▶ _Task data_

--

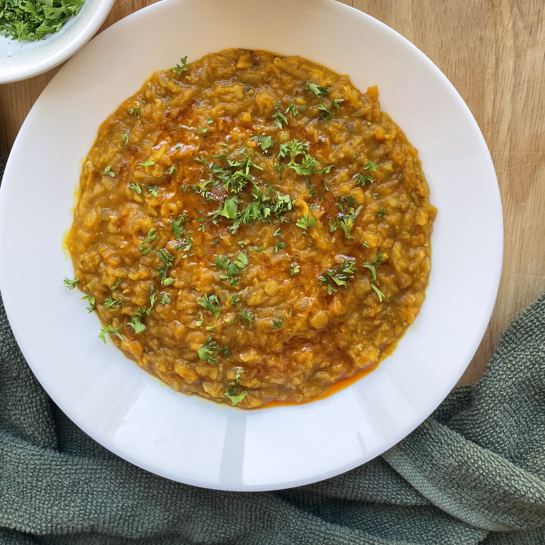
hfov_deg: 52.5
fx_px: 552
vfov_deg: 51.8
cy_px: 192
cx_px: 274
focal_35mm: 31
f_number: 1.6
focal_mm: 4.2
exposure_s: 1/121
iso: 64
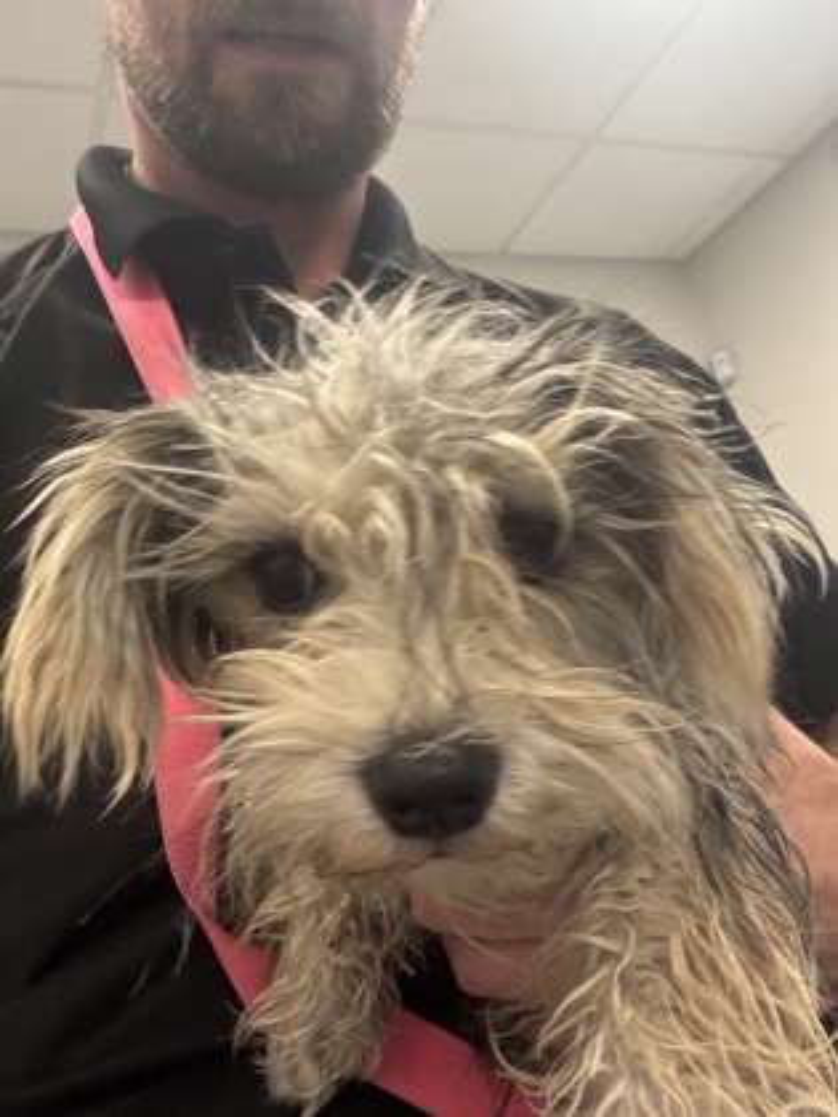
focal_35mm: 30
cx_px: 419
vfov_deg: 60.0
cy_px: 558
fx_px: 968
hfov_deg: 46.8
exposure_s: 1/60
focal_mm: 2.69
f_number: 1.9
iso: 200
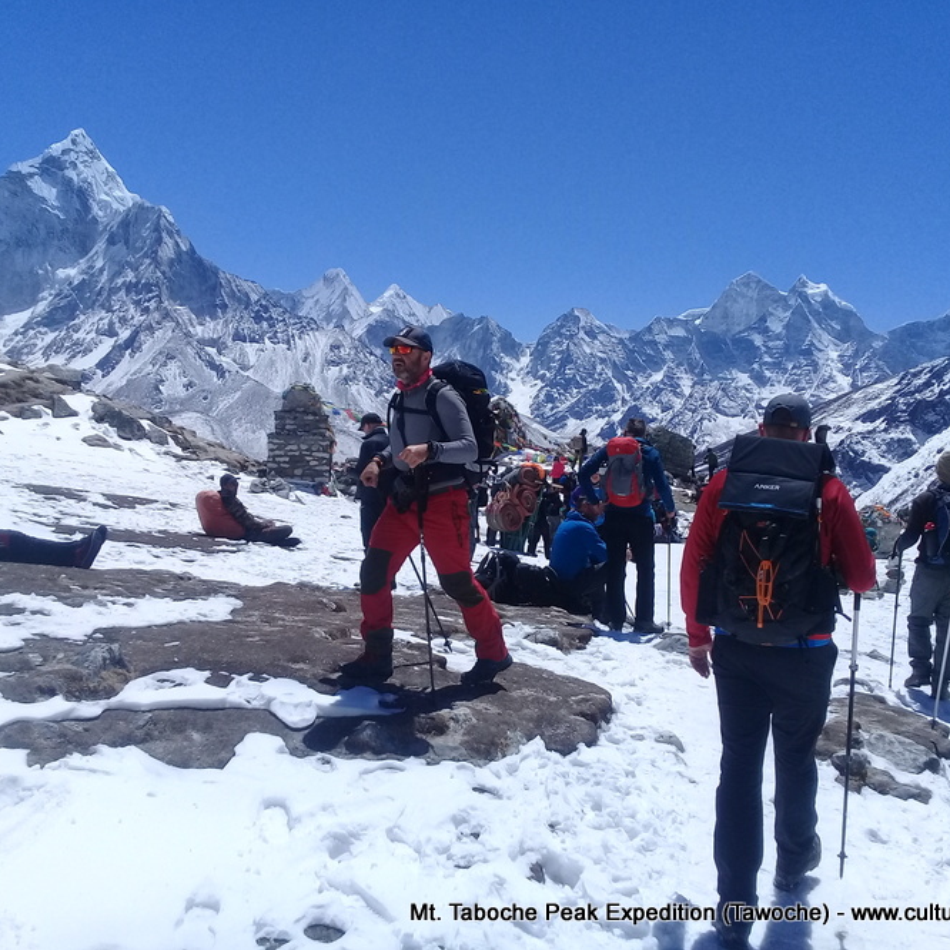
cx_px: 472
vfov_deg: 44.9
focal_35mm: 37
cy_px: 470
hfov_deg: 44.9
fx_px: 1149
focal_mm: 3.3
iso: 50
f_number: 2.2
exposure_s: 1/3509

--

Only the lines from the one containing "vfov_deg: 44.9" to the end of the records should be repeated, exactly as they appear.

vfov_deg: 44.9
focal_35mm: 37
cy_px: 470
hfov_deg: 44.9
fx_px: 1149
focal_mm: 3.3
iso: 50
f_number: 2.2
exposure_s: 1/3509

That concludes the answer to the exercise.